Director Joel Zwick, Screenplay Patricia Resnick & Tom Schulman, Producer Mark Tarlov, Photography Dana Christiaansen, Music John Morris, Visual Effects Associates and Ferren (Supervisor Bran Ferren), Special Effects Supervisor Larry Cavanaugh, Production Design James L. Schoppe. Production Company Lorimar/Ursus.
Cast:
John Larroquette (Wills), Bronson Pinchot (Bobby Magee), Stuart Pankin (Preston Pickett), Bess Armstrong (Sister Elisabeth), John Schuck (Manoogian), Marisol Massey (Maria Soledad), Christine Estabrook (Priscilla Pickett), James Tolkan (Chief Coolidge), William Prince (Cardinal OHara), Michael Lombard (Bishop OLinn)
Plot: Wills, an embittered former cop; Bobby Magee, an extraordinarily adept psychic who is otherwise a total imbecile; and psychologist Dr Preston Pickett form The Second Sight Detective Agency which specializes in psychic methods of detection. When they are approached by a beautiful nun from the local Catholic church, Wills agrees to take up a routine car theft case. But then the local cardinal who was in line to be made the next pope is kidnapped and they are plunged into a major case. But in the course of the investigation, the psychic powers that Bobby channels wreak absolute havoc.
This attempt to copy Ghostbusters (1984) is an incredibly bad film. Director Joel Zwick likes to insert inane comedy at the expense of virtually everything else in the film. There are manic car chases with characters lying liked beached porpoises across the hood of the car; or a scene in which Larroquette and Estabrook fight for control of a tv set, she flicking channels with the remote and he moving Pinchots body into bizarre gymnastic contortions. Its all overblown and painfully unfunny, the most ridiculous part of which is an extended sequence which has an airliner crashing through the streets.
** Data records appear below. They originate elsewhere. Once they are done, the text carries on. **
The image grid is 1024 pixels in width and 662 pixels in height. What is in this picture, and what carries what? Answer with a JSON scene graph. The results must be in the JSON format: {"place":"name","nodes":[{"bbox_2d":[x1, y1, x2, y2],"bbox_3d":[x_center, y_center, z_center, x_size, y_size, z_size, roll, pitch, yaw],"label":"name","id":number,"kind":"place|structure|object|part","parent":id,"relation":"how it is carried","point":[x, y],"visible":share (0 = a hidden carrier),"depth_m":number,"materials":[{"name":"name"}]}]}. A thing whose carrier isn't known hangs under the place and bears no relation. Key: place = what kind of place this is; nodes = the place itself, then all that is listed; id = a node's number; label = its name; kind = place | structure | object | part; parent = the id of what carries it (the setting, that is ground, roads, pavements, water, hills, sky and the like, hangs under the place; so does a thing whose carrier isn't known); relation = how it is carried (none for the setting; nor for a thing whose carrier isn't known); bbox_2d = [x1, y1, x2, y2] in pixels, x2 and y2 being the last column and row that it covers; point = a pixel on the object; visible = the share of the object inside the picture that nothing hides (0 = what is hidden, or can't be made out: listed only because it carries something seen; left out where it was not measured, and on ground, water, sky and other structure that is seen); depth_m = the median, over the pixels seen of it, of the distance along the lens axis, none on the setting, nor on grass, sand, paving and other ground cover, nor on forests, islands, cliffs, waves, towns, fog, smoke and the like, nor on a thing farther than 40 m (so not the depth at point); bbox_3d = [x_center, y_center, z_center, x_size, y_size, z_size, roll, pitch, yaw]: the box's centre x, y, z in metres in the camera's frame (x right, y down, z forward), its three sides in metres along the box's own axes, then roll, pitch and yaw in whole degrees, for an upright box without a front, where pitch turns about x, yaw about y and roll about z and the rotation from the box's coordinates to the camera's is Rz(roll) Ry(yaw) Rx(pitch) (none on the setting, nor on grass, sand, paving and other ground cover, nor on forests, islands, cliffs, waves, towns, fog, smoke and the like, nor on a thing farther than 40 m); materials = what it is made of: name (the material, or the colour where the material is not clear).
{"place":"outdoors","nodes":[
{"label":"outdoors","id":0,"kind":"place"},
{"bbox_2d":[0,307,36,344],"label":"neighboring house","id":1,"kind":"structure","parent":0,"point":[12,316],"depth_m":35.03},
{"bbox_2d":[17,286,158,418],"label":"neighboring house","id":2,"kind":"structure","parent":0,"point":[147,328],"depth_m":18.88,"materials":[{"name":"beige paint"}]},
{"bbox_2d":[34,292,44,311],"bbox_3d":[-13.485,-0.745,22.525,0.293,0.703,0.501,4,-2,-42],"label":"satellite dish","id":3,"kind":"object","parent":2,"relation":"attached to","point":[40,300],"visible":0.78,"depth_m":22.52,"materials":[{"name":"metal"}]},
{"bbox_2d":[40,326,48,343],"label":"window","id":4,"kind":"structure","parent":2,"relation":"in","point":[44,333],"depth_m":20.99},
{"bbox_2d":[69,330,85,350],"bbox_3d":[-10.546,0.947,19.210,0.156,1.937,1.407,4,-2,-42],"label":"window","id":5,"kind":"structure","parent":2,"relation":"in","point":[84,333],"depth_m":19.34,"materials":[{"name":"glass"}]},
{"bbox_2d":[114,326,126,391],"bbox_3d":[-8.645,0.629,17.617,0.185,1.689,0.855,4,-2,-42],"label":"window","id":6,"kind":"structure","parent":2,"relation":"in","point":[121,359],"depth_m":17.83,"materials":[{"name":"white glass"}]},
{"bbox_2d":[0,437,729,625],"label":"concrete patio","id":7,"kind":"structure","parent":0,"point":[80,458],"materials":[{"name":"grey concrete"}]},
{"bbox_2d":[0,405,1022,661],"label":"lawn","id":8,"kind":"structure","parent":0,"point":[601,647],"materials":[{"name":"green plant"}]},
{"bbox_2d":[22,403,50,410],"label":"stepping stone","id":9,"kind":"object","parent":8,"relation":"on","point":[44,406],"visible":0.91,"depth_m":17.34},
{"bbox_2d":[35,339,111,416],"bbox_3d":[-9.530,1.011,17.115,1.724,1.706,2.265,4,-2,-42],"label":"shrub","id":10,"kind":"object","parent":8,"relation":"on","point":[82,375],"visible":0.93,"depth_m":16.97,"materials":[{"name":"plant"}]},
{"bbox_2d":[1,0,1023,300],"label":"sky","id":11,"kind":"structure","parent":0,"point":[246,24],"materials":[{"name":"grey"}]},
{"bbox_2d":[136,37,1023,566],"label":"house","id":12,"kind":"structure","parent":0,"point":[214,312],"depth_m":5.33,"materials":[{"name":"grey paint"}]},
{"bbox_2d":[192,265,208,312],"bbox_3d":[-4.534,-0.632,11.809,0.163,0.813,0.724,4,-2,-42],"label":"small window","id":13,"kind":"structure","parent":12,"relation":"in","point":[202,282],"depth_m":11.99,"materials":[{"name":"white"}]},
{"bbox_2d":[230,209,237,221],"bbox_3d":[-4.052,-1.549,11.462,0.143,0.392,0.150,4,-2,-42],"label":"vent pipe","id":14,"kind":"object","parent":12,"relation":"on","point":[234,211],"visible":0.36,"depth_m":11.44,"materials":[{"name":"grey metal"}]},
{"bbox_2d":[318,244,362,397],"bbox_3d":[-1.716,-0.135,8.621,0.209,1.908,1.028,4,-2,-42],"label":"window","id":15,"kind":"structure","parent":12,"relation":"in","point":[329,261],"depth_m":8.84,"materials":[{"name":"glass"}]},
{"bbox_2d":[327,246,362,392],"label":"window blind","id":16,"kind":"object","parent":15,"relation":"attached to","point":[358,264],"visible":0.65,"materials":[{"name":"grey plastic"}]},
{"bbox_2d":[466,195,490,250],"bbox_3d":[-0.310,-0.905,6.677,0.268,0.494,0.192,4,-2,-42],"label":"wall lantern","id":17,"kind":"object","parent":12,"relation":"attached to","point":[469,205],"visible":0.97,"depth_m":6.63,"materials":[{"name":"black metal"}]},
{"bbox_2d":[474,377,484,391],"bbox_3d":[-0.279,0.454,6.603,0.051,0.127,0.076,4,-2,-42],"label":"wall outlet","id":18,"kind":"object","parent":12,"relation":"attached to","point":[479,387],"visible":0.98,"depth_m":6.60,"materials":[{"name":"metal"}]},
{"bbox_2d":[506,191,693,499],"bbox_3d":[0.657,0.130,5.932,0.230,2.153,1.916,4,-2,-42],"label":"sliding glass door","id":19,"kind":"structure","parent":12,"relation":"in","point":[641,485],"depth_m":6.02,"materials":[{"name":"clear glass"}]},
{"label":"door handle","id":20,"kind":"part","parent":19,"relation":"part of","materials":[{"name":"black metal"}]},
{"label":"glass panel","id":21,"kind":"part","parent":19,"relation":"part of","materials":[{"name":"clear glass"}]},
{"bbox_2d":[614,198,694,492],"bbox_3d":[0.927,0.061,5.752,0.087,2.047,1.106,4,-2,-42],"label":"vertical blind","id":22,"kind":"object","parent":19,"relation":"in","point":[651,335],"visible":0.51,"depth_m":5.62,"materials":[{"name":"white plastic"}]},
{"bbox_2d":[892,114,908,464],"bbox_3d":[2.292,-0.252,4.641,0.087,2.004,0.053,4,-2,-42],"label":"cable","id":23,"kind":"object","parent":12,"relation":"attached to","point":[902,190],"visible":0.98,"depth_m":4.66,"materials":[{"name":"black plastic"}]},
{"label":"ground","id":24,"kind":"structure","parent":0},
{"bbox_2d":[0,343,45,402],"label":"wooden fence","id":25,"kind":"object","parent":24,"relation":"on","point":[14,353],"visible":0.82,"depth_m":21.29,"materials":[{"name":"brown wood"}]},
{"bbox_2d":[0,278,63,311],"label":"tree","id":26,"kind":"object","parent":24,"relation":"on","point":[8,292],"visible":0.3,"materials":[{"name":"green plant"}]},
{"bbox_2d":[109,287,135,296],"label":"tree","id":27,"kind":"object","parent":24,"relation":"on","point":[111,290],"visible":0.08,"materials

The star performer in Zwicks inanity is Bronson Pinchot. Pinchot gives a performance that is like a marionette that seems to be being fought for control of by at least three different puppeteers at once. His base performance is as a gape-jawed, blankly smiling idiot, stumbling over his own feet in whatever direction takes his passing fancy, before suddenly being animated into manic hyperkinesis by everything from radar bleeps to possession by street gang members. Its an infuriatingly idiotic performance and worst is the fact that Zwick seems to regard it as the height of comedy and allows everything else in the film to pander to Pinchots grotesque excesses.
The actual solving of the kidnaping is of secondary, even tertiary, importance we, for example, never see the guilty party of the piece arrested, or are even given any confirmation other than Larroquettes speculation, that said person was behind it or why.